MÜNCHEN (Dow Jones)--Der Halbleiterhersteller Infineon verliert seinen Finanzvorstand Marco Schröter mit sofortiger Wirkung. "Aufgrund unterschiedlicher Auffassungen über die künftige Geschäftspolitik des Unternehmens" scheidet Schröter aus dem Vorstand des DAX-Konzerns aus, wie das Unternehmen am Mittwoch mitteilte.

Schröters Aufgaben als Finanzvorstand bei der Neubiberger Infineon Technologies AG übernimmt bis zu Ernennung eines Nachfolgers Peter Bauer, der mit sofortiger Wirkung vom Sprecher des Vorstands zum Vorstandsvorsitzenden ernannt wird. Die Aufgabe des Arbeitsdirektors übernimmt Infineon-Vorstand Reinhard Ploss von Schröter, bis ein Nachfolger gefunden ist.

Schröter und Bauer waren sich bei Themen wie Verkäufen und Zukäufen nicht immer einig. Derzeit spricht Infineon mit mehreren Interessenten über den Verbleib der Sparte für Handychips. Als Favorit für einen Kauf gilt der US-Chipkonzern Intel, aber auch ein Gemeinschaftsunternehmen mit dem Handyhersteller Samsung wird für möglich gehalten.

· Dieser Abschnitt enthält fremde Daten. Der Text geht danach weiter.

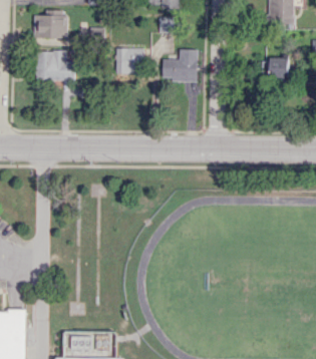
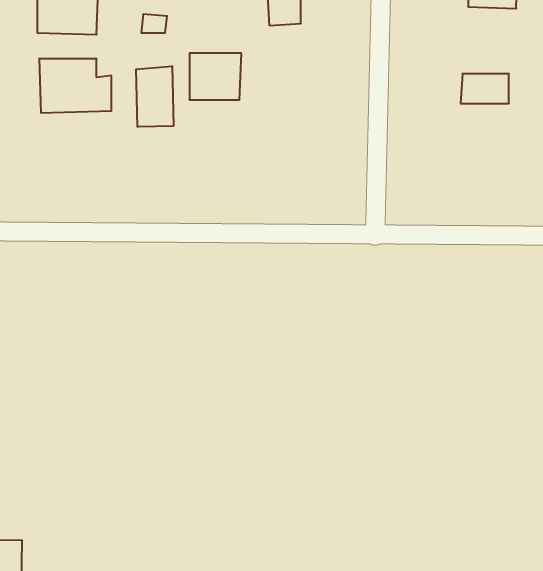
building: [163,49,198,81] -> none
building: none -> [136,66,174,127]

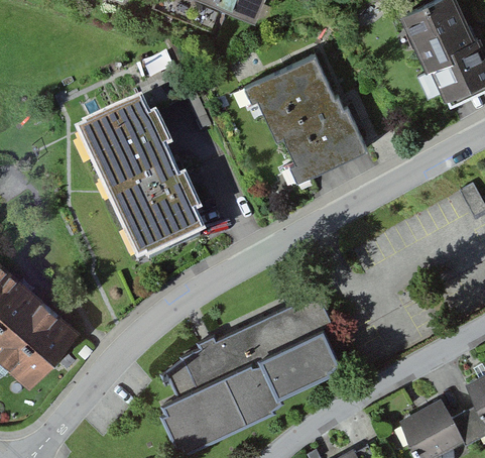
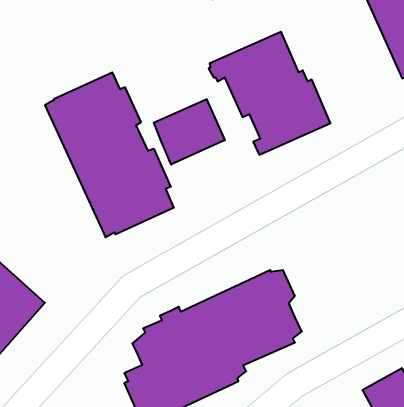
building: none -> [154,99,225,165]

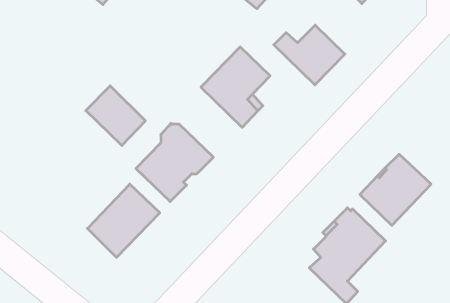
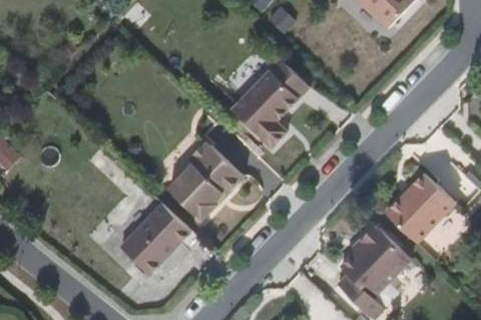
building: [274,25,345,85] -> none
building: [86,86,145,146] -> none

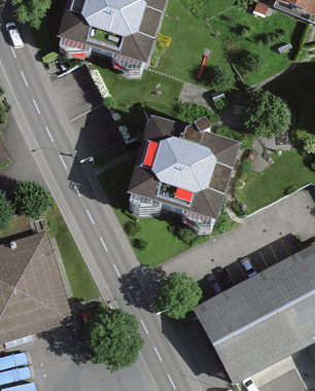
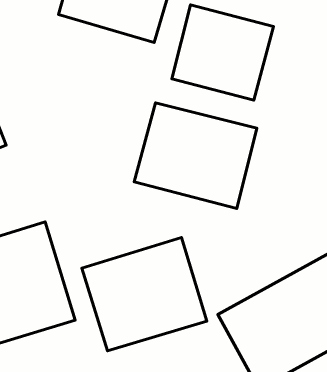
building: none -> [172,5,274,100]
building: none -> [82,237,207,351]

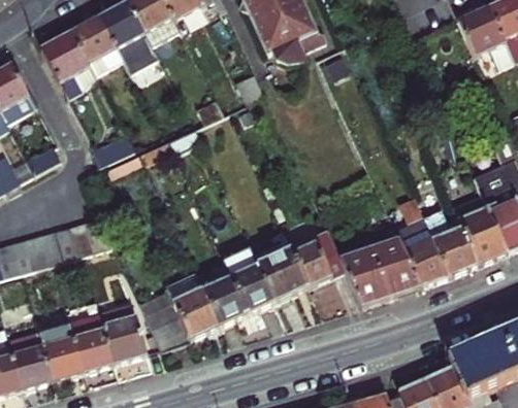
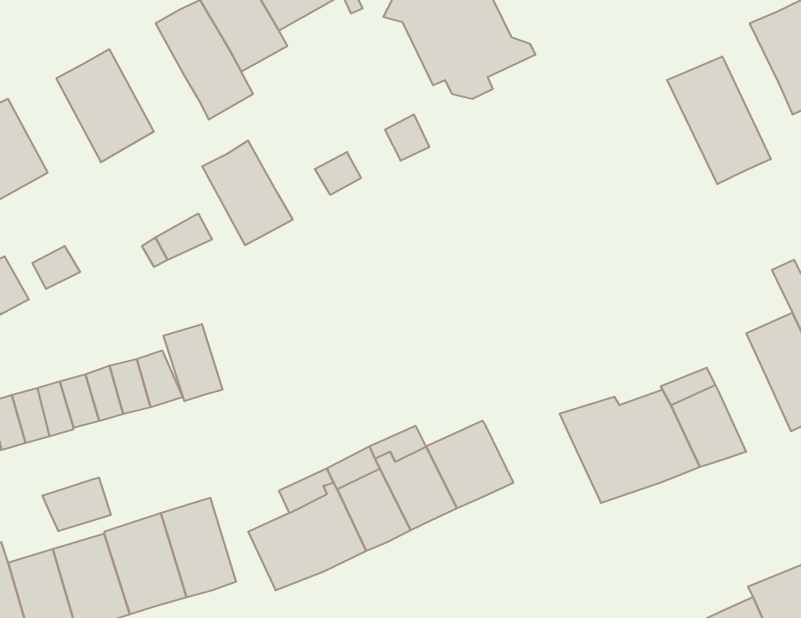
building: [69,16,124,79] -> [202,141,293,245]
building: none -> [667,56,771,184]
building: none -> [164,324,222,401]
building: [436,226,480,274] -> none
building: [296,240,351,293] -> none
building: none -> [42,477,111,531]

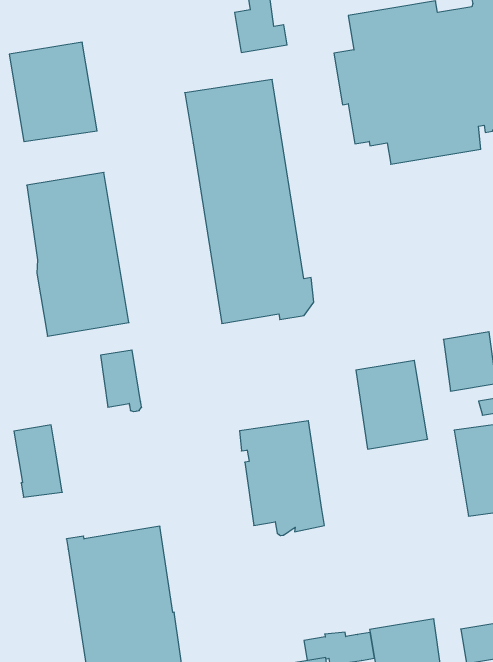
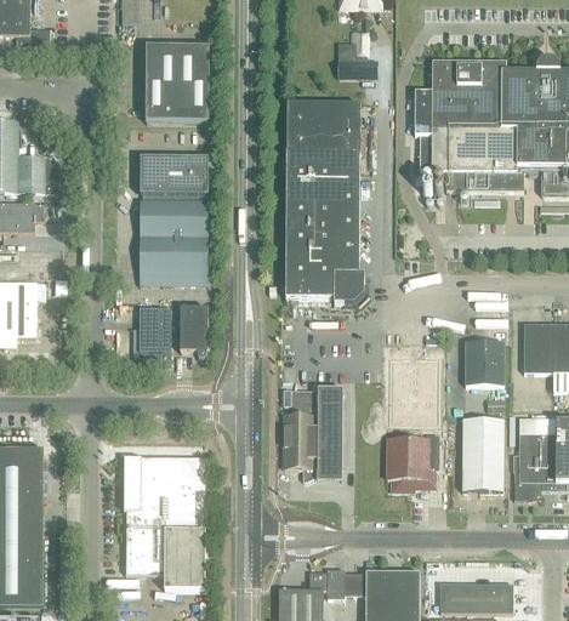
building: [14,425,62,497] -> [138,307,171,364]
building: none -> [387,433,439,490]

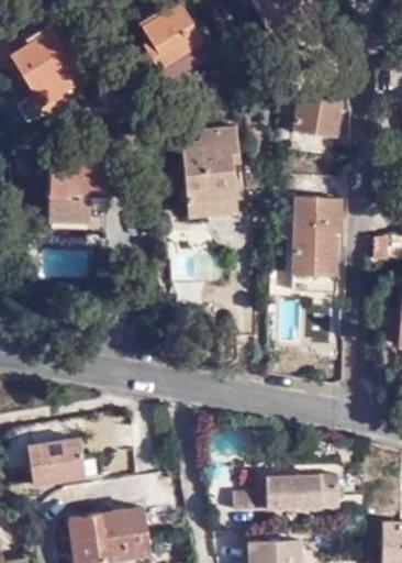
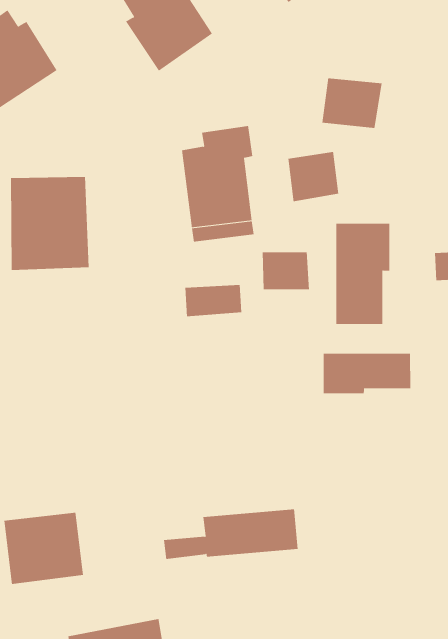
building: none -> [288,151,339,202]
building: none -> [262,251,309,290]
building: none -> [323,353,411,394]
building: [234,474,339,508] -> [163,509,298,559]

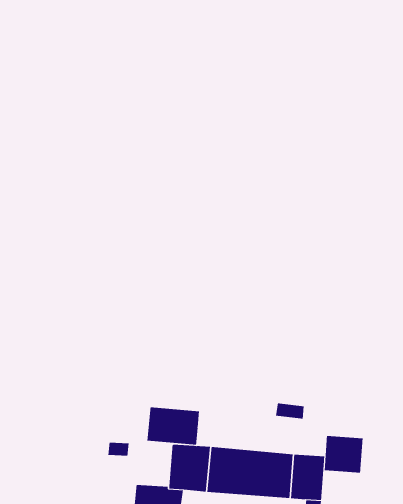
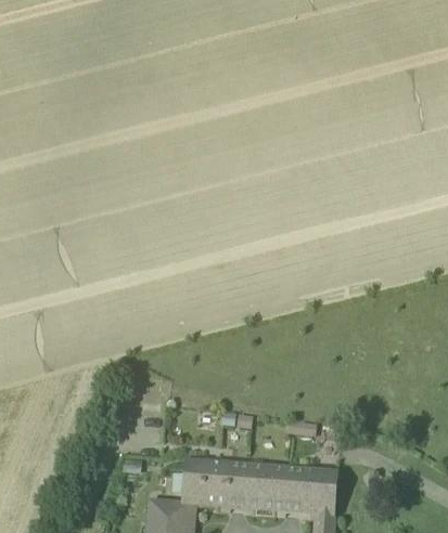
building: [147,407,200,446] -> none
building: [324,435,363,474] -> none

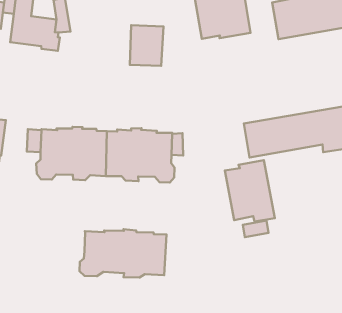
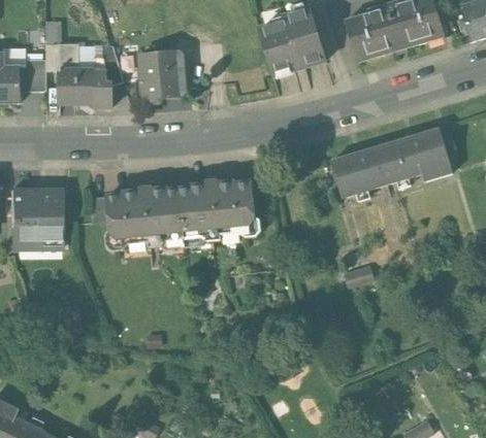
building: [130,25,163,66] -> [140,50,180,98]
building: [225,160,275,222] -> none
building: [79,229,166,278] -> none

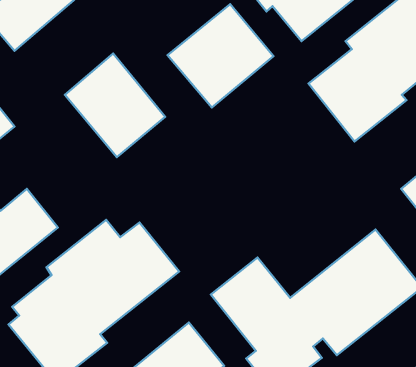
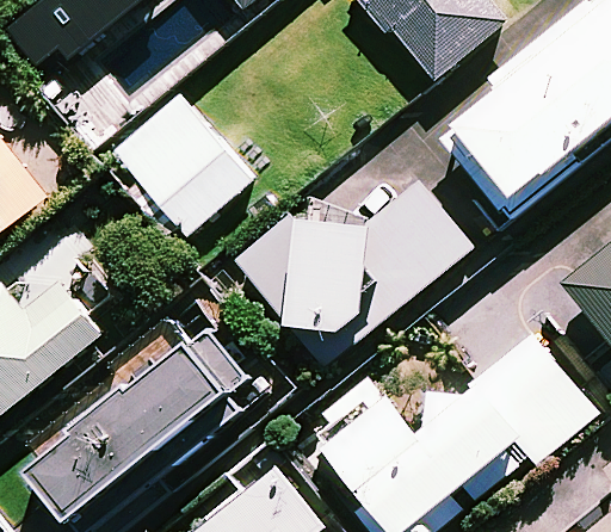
building: [167,4,274,107] -> none
building: none -> [237,177,474,364]

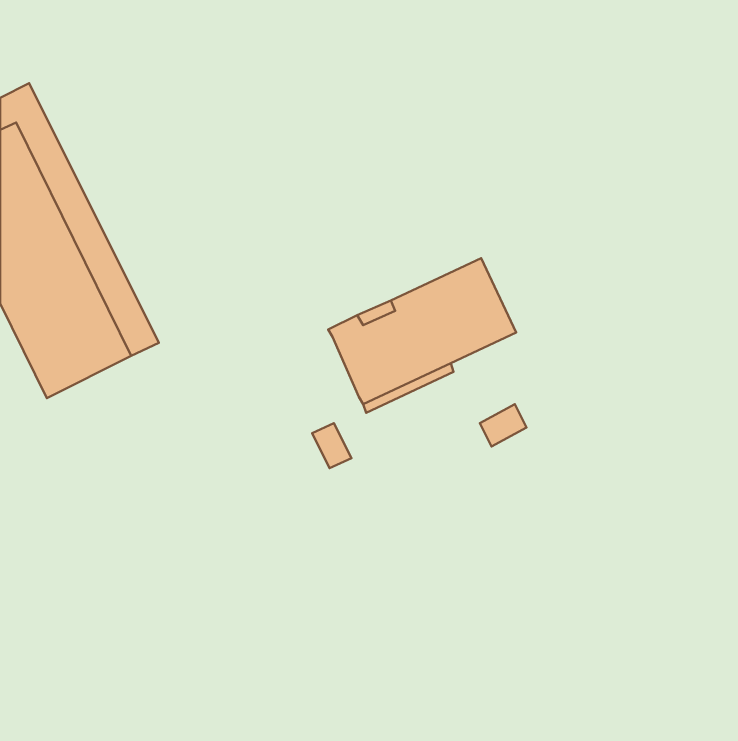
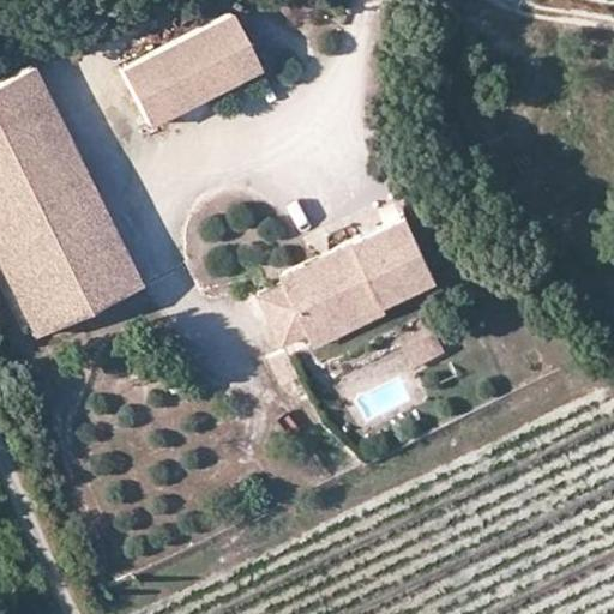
building: none -> [128,20,266,132]
building: none -> [254,281,301,342]

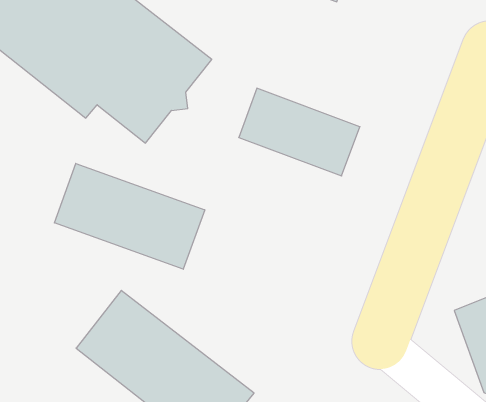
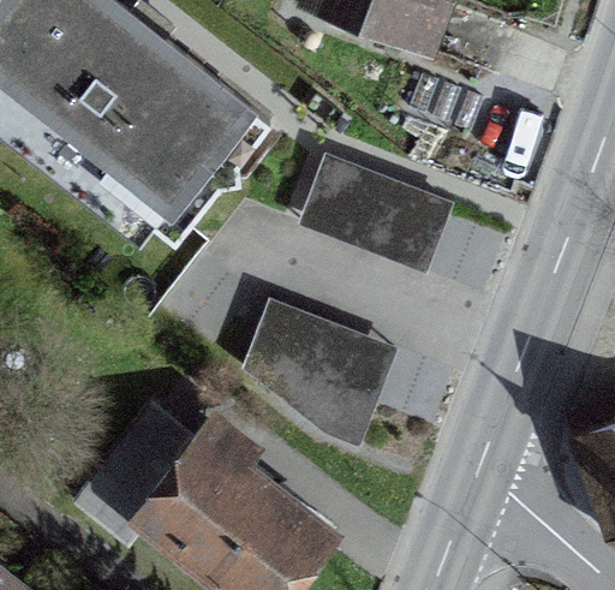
building: [54,163,205,269] -> none
building: none -> [255,300,393,431]

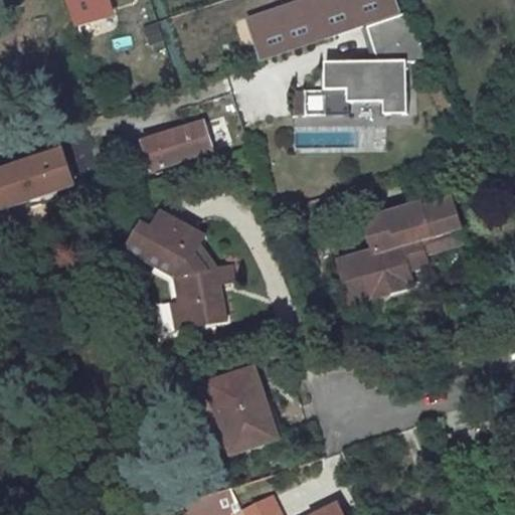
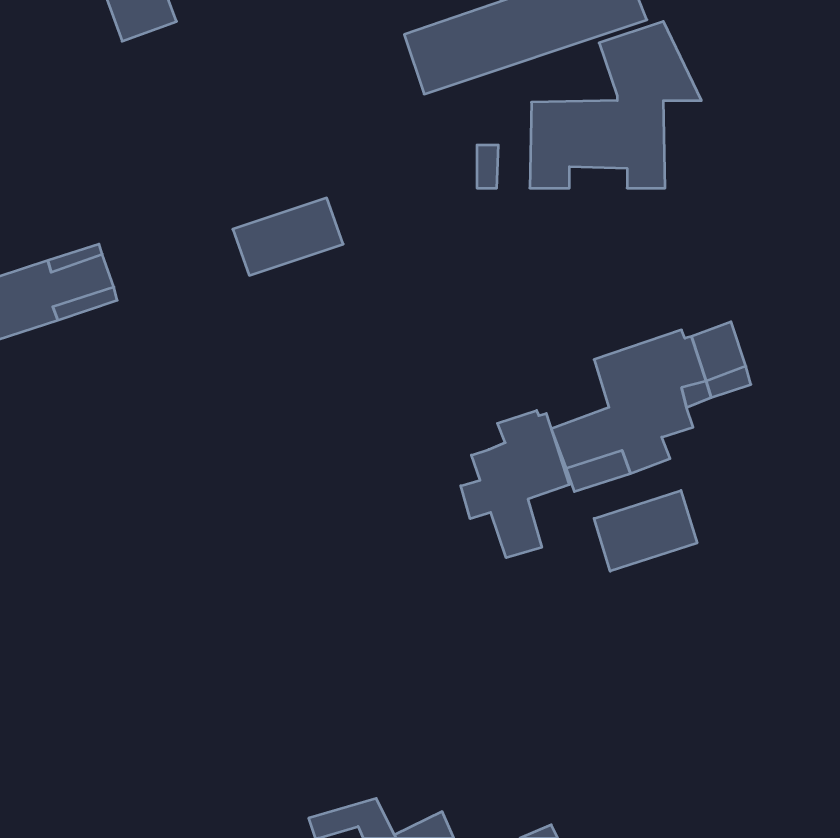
building: [137,214,246,334] -> none
building: none -> [461,410,569,558]
building: none -> [594,490,697,571]
building: [206,369,275,455] -> none

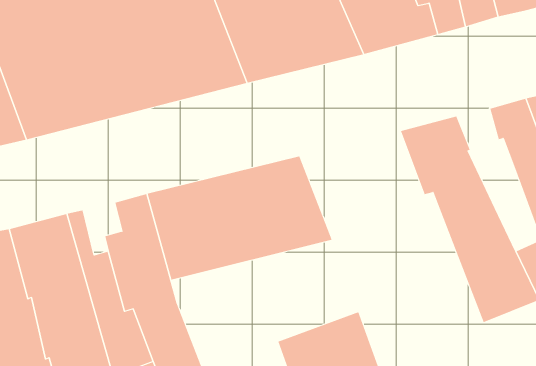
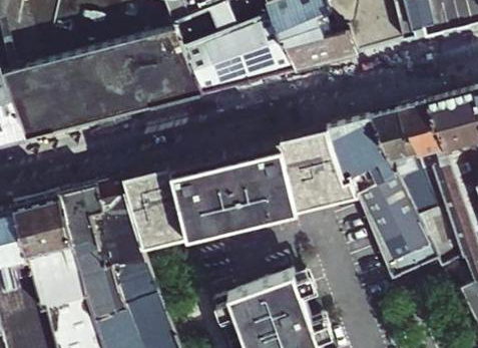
building: none -> [373,115,421,196]
building: none -> [248,133,360,221]
building: none -> [74,191,105,233]

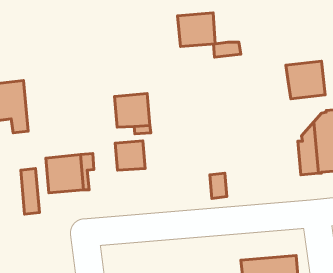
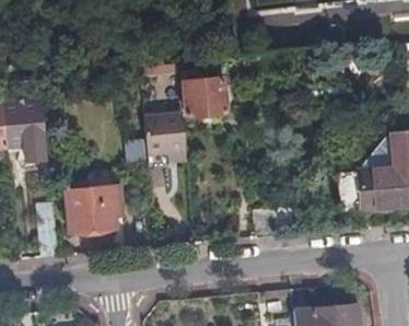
building: [178,13,215,47] -> [185,78,229,117]
building: [286,61,325,99] -> none
building: [115,141,145,170] -> none

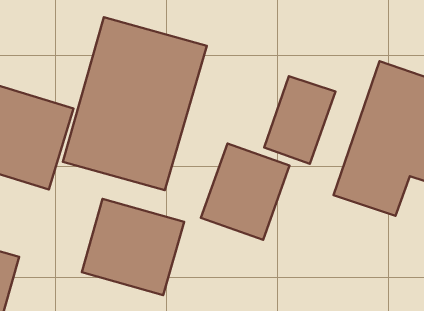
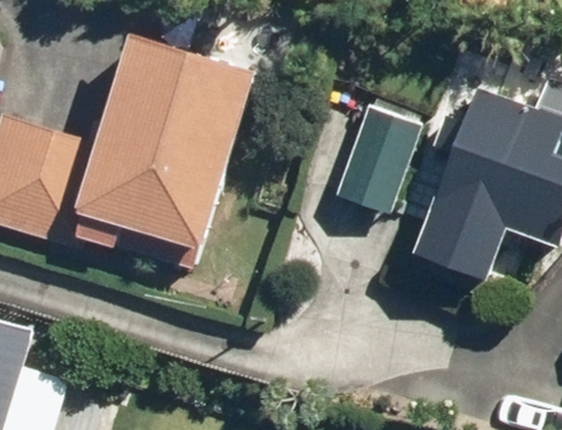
building: [201,143,290,240] -> none
building: [82,199,184,295] -> none

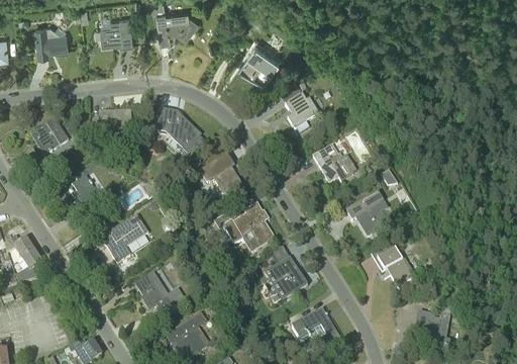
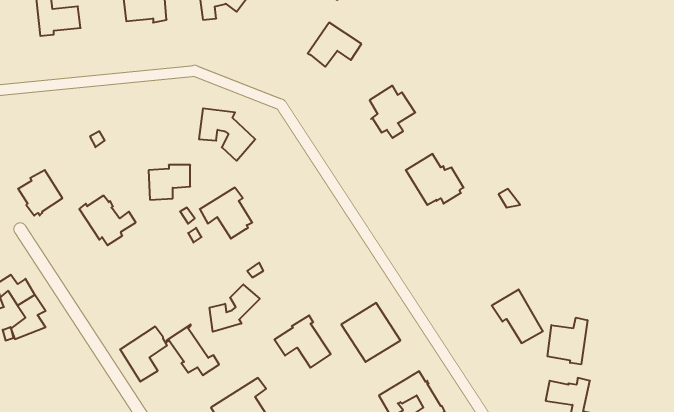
building: [100,108,131,134] -> [149,165,190,200]
building: [34,117,68,152] -> [18,170,62,216]
building: [200,156,239,194] -> [200,188,252,239]
building: [346,189,389,235] -> none
building: [231,204,274,244] -> [274,315,331,368]
building: [102,218,137,260] -> [120,327,167,382]
building: none -> [210,284,260,332]
building: none -> [548,318,587,364]

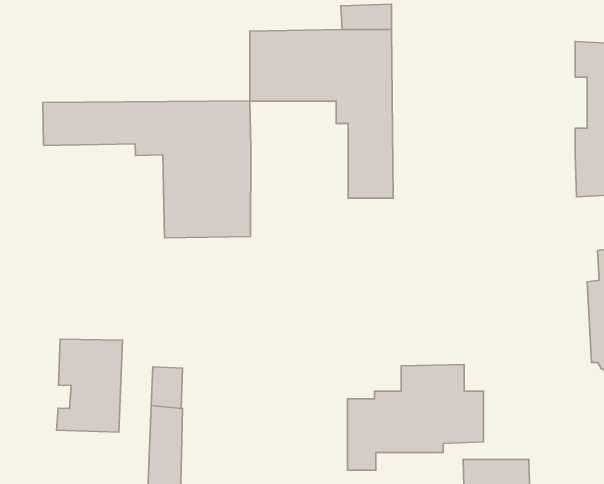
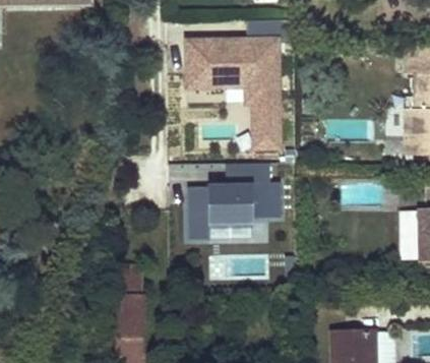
building: [43,101,251,238] -> none
building: [57,339,122,432] -> none
building: [348,364,483,470] -> [189,164,282,236]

Der gebürtige Bottroper Schröter wurde Ende 2007 von Infineon als neuer Finanzvorstand berufen, zuvor war er für Schenker, die Speditionstochter der Deutschen Bahn, tätig. Infineon-Finanzvorstand wurde Schröter im April 2008. Kurz darauf, im Juni 2008, übernahm Bauer die Führung bei Infineon. Der Titel "Vorstandsvorsitzender" seines Vorgängers Wolfgang Ziebart wurde Bauer aber verwehrt, er fungierte bis heute nur als Sprecher des Vorstands.

Mehr als zwei Jahre hat es Schröter auf dem Sessel des Finanzvorstands gehalten, deutlich länger als Rüdiger Günther, der im August 2007 bereits nach vier Monaten das Unternehmen verlassen musste. Damals wurden "nicht zu überbrückende Differenzen" als Begründung angeführt, bei Schröter sind es heute unterschiedliche Auffassungen über die künftige Geschäftspolitik.

Dass Bauer und Schröter in wesentlichen Fragen nicht auf einer Linie waren, zeigte sich jüngst in der Frage, welcher der beiden Top-Manager für Fusionen und Übernahmen (M&A) zuständig sein soll. Der Präsidialausschuss des Aufsichtsrates wollte daher prüfen, Bauer die Zuständigkeit für den Bereich M&A zu übertragen und Schröter zu entziehen, wie es in der vergangenen Woche von einem Infineon-Sprecher hieß. Nun verliert Schröter nicht nur den Bereich M&A, sondern seinen Posten bei Infineon.